A press statement from the mission pointed a finger at US efforts to exert "overt pressure" and have the world's nations implement UN sanctions.

First, it said, the US and 23 other countries sent a letter to the UN Security Council committee monitoring sanctions on North Korea demanding urgent action "under the absurd pretext of 'excess in the amount of refined petroleum imported.'"

The United States and the other countries accused the Democratic People's Republic of North Korea, or DPRK, of violating UN sanctions by importing far more than the annual limit of 500,000 barrels of refined petroleum products, which are key for its economy. But last month Russia and China blocked the sanctions committee from declaring that Pyongyang breached the annual import limit.

North Korea's UN Mission said the United States, Britain, France and Germany then circulated a joint letter to all UN member states on June 29 "calling for repatriation of the DPRK workers abroad, thus inciting an atmosphere of sanctions and pressure against the DPRK."

It added that not only does this speak "to the reality that the United States is practically more and more hell-bent on the hostile acts against the DPRK, though talking about the DPRK-US dialogue," but the letter was sent by the US Mission "under the instruction of the State Department, on the very same day when President [Donald] Trump proposed for the summit meeting."

That day, Mr Trump issued an unprecedented invitation to meet with North Korean leader Kim Jong Un at the Demilitarised Zone between the two Koreas. Mr Kim accepted and at their Sunday meeting, Mr Trump became the first sitting US president to set foot in North Korea when he crossed the demarcation line.

Messrs Trump and Kim agreed at the meeting to restart negotiations designed to denuclearise the Korean peninsula. North Korea's state media described their meeting as "an amazing event."

But there was nothing positive in Wednesday's statement from North Korea's UN Mission, which made no mention of nuclear talks, focusing instead on sanctions.

The UN Security Council imposed increasingly tough sanctions on North Korea in response to its nuclear bomb and ballistic missile tests.
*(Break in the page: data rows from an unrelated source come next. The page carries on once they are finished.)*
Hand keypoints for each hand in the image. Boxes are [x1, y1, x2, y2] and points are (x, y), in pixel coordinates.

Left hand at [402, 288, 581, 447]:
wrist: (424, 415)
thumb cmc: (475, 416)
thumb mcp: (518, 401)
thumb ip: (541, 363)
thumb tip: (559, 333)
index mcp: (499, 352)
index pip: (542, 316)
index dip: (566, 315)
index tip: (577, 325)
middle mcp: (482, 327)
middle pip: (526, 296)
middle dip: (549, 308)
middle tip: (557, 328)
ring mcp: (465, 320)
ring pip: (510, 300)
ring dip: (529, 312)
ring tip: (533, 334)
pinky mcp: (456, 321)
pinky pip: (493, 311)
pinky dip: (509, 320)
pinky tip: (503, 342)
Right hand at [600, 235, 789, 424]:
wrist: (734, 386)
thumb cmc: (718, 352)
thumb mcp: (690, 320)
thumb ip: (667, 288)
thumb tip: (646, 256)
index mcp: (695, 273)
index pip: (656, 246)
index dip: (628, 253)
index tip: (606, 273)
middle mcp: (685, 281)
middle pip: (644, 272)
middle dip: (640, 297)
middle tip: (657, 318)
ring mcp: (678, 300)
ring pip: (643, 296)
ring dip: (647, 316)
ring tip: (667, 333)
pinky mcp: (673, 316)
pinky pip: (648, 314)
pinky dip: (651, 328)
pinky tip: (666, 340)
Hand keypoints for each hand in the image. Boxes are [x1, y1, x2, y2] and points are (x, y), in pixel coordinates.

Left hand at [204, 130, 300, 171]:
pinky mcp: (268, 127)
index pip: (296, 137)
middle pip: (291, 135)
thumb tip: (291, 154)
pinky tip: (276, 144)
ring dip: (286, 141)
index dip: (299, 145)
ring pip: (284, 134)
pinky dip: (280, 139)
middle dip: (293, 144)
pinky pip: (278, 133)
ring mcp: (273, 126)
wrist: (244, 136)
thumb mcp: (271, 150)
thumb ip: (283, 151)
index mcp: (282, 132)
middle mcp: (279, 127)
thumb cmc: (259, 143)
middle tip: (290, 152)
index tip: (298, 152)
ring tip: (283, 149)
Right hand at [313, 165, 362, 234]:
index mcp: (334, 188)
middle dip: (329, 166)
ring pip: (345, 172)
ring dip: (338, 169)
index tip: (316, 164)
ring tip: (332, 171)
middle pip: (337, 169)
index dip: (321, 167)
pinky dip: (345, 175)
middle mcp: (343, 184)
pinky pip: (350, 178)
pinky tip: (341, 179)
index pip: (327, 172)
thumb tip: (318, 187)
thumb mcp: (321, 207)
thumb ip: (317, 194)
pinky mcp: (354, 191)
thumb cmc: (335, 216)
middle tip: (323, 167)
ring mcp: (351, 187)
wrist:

The sanctions are designed to cut off all North Korean exports, 90 per cent of its trade, and disband its pool of workers send abroad to earn hard currency.

Despite the summits between Messrs Trump and Kim in Singapore and Hanoi, the United States has kept up pressure on countries to implement the sanctions — and on North Korea to abide by them.

"It is quite ridiculous for the United States to continue to behave obsessed with sanctions and pressure campaign against the DPRK, considering sanctions as a panacea for all problems," North Korea's mission said. "As we stated on several occasions, we do not thirst for lifting of sanctions."

The North Korean Mission also had a message for the other 192 UN member nations.

"All UN member states will have to keep vigilance against deliberate attempts by the United States to undermine the peaceful atmosphere that has been created on the Korean peninsula in no easy way," the mission said.